Take those eight games out of the record and the Yankees’ lead swells to 6 › games. In fact, by losing those eight games, the Yankees are keeping the Red Sox in the race. Measured against the rest of baseball, there is no question which is the better team.
The Yankees have done it by fattening up on teams such as the Orioles and the Tigers, the Twins and the Athletics, the Blue Jays and, of course, the Mets. Against those teams, they have a 36-8 record. Against the same crew, Boston is 24-12.
So much for the Yankees and Red Sox using one another as a measuring stick. (By the way, the Mets beat the Phillies 11 of 18 last season, and we all know where that got them.)
For all the mouth-breathing about the rivalry between the Yankees and Red Sox and the earth-shattering significance of every game between them, the truth is that at the end of the day and the end of the season, this is how much difference it makes if the Yankees turn it all around and win the remaining 10 games between them, or if they never solve the puzzle and wind up losing the season series 18-0:
One postseason game.
By now, it’s pretty obvious that either the Yankees or Red Sox will win the East, and the runner-up will get the wild card. That means that — assuming both get past their first-round opponents — everything that happens between them over the course of 162 regular-season games will be wiped out by seven games in October.
And aside from bragging rights, the actual benefit of winning the regular-season series?
One additional home game in October.
Whoopdie-damned-doo.

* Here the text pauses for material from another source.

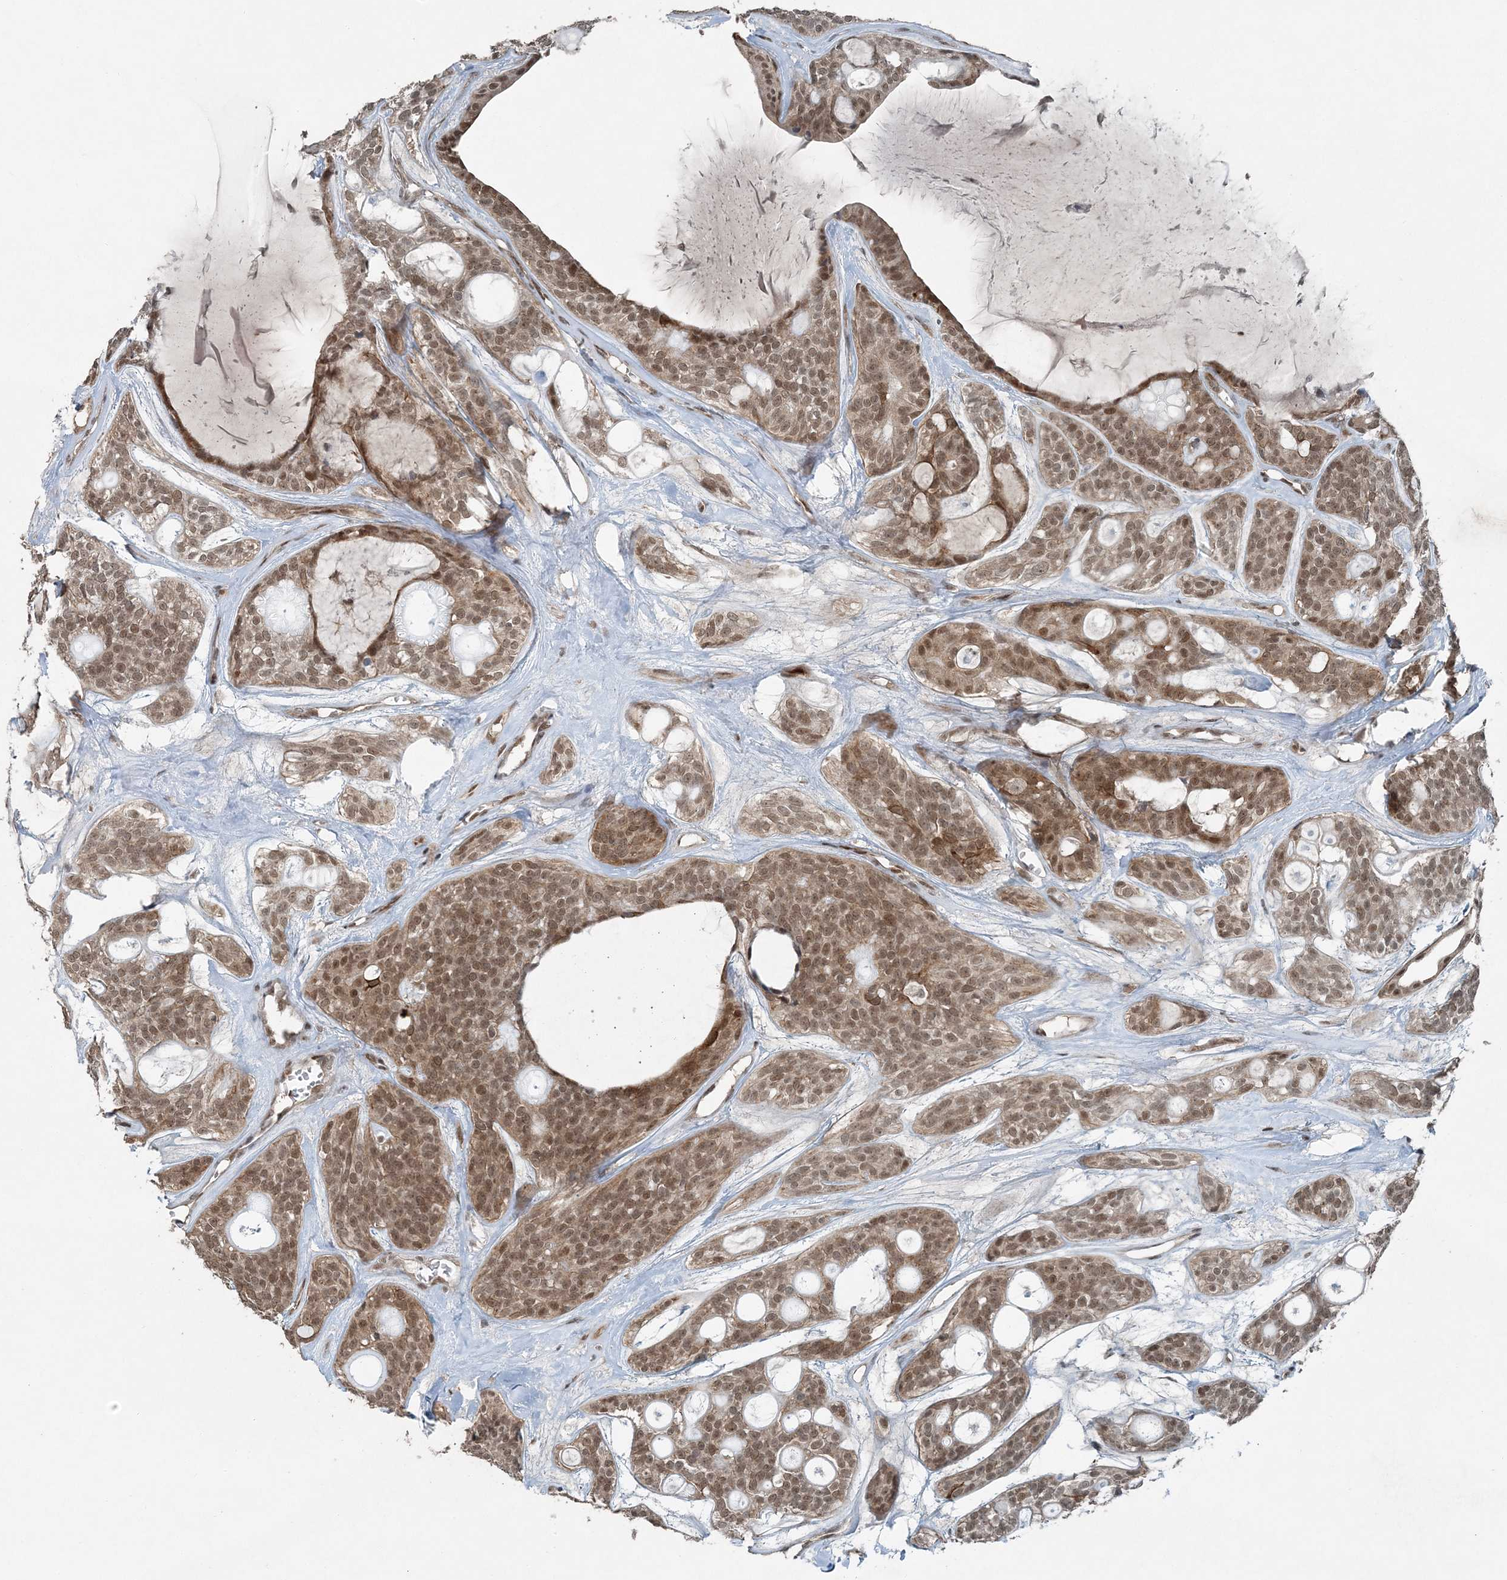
{"staining": {"intensity": "moderate", "quantity": ">75%", "location": "nuclear"}, "tissue": "head and neck cancer", "cell_type": "Tumor cells", "image_type": "cancer", "snomed": [{"axis": "morphology", "description": "Adenocarcinoma, NOS"}, {"axis": "topography", "description": "Head-Neck"}], "caption": "DAB (3,3'-diaminobenzidine) immunohistochemical staining of head and neck cancer shows moderate nuclear protein expression in approximately >75% of tumor cells. (brown staining indicates protein expression, while blue staining denotes nuclei).", "gene": "COPS7B", "patient": {"sex": "male", "age": 66}}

When the time comes, the Yankees will either do it or they won’t, and nothing else is likely to matter all that much.
Right now, Phil Hughes looks like the answer to the Joba Question, Joba looks like the answer to the Chien-Ming Wang problem, and Mitre is no worse than any other fifth starter and a whole lot better than most.
Plus, this is a team that doesn’t give up on a pitch, let alone an at-bat or a game. That must be why there is no “sky is falling” air of desperation surrounding the Yankees’ futility against the Red Sox, because they have been so good against just about everyone else.
So far this season, the Yankees are 0-8 against one team and 60-30 against the other 28.
And it doesn’t seem to matter if they ever manage to beat that one team between now and their last regular-season meeting Sept. 27. All that’s left for the Yankees to do now, it seems, is figure out a way to beat the Red Sox four times in October.